Mark Anthony was the most proactive jester in clown alley when it came to self-medication. He had once been a champion carouser, he claimed, drinking and smoking and laying with strange women and getting their strange diseases -- but all that was behind him now. Now he only ate organically grown fruits and vegetables (which were a lot harder to locate back in 1972 than they are now.) He was as chaste as a monk. He asked pointed questions about his meat in restaurants: Was it caged or glutted with hormones or did it die in pain? He took every vitamin there was and constantly snacked on raisins for their iron content. Whenever he got the ‘creeping crud,’ as he called it, he would swallow a glass of warm water with Epsom salts mixed in, and then go find a Turkish Bath or a sauna to ‘sweat it out.’ He dropped a crowbar on his foot one day, and his big toe first turned blue, then green, then black, and his toenail fell out. He hobbled around for a few weeks in obvious pain, but pooh-poohed the idea of seeing a doctor. He finally decided that what his gangrenous foot needed was a long soak in a tub of diluted cider vinegar. Apparently it worked; he was walking around without the least sign of a limp in a few days, and his big toe returned to its normal hue and shape.
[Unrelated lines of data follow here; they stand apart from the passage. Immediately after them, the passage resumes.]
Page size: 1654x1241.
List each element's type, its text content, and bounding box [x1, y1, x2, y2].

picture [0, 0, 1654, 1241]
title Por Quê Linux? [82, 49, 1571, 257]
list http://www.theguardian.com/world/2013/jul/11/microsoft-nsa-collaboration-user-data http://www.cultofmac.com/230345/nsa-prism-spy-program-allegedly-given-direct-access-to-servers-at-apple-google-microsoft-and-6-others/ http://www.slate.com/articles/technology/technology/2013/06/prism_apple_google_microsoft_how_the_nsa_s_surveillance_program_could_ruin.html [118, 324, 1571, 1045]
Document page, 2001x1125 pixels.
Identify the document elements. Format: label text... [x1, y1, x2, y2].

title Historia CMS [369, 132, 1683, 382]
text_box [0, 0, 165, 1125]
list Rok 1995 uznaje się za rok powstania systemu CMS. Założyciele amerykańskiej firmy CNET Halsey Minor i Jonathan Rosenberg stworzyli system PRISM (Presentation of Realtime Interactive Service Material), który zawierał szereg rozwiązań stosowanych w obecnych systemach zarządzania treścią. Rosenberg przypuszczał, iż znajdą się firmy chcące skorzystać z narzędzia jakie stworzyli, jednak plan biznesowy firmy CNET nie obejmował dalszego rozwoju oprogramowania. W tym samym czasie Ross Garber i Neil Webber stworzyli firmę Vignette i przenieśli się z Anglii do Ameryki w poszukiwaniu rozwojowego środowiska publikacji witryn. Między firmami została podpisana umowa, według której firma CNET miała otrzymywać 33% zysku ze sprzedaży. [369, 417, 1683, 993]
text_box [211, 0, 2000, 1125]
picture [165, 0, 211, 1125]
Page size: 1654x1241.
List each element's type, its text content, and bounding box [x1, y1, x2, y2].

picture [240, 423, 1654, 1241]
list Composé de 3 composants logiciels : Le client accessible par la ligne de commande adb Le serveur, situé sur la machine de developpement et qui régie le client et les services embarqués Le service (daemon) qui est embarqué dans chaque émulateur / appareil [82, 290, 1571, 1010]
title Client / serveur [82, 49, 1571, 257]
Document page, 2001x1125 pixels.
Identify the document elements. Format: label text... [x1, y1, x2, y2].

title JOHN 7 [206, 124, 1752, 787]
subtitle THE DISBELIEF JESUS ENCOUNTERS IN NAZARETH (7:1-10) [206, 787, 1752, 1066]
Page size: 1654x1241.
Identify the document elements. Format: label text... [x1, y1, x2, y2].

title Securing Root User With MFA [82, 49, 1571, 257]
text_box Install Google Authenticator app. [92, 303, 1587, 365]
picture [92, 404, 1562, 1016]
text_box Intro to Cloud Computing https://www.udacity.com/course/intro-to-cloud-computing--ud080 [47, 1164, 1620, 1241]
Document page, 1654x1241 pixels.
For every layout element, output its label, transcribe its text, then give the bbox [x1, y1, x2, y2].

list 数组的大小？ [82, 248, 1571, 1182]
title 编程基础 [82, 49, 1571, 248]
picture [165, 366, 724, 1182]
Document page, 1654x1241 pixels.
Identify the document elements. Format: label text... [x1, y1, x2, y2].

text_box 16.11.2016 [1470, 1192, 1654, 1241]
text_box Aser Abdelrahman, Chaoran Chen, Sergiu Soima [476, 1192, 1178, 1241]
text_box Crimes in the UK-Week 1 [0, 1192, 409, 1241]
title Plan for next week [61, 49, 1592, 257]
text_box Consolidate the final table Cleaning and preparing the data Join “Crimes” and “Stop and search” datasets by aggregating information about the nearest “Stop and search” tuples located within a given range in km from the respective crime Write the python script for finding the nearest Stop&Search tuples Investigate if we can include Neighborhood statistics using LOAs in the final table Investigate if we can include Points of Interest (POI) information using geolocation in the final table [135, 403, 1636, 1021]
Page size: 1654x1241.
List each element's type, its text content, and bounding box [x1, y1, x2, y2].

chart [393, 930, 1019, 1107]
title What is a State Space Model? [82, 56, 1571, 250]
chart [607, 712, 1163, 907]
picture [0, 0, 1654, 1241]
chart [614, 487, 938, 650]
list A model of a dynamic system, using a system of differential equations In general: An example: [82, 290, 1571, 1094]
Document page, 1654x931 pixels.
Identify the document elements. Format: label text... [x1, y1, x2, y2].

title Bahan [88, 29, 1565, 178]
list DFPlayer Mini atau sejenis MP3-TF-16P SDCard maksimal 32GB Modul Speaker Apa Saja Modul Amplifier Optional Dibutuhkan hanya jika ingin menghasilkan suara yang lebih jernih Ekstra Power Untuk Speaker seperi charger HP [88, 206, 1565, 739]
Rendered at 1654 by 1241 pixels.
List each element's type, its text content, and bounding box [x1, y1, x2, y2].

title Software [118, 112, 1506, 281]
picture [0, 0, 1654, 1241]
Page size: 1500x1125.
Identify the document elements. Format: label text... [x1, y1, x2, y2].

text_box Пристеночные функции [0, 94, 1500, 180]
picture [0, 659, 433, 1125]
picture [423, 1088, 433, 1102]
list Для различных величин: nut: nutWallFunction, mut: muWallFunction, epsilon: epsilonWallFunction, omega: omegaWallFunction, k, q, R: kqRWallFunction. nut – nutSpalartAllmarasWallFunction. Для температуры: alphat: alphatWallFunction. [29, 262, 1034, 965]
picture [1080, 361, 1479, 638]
But when his toenail grew back in it curled up like a Persian slipper.
Like all the other First of Mays that season I was as healthy as a horse. Except for an occasional bout of diarrhea. I’d never had it as a child at home, so when it struck I had no idea what to do. In fact, I panicked -- begging Chico to take me to the ER before I died.
“You don’t need a hospital, Nut-Nut” he said. “Just take some Brioschi and you’ll be up and running in no time.” He gave me several glasses of the fizzing concoction, which settled my stomach but did nothing about my runs. So I guess I was up and running, like he said. It was only when Steve Smith dosed me with Kaopectate that my troubles subsided. And ever since then, whenever that distant internal rumbling begins after a heavy and spicy meal, I smugly have Kaopectate for dessert instead of apple pie -- and peace and harmony return to my gastrointestinal regions.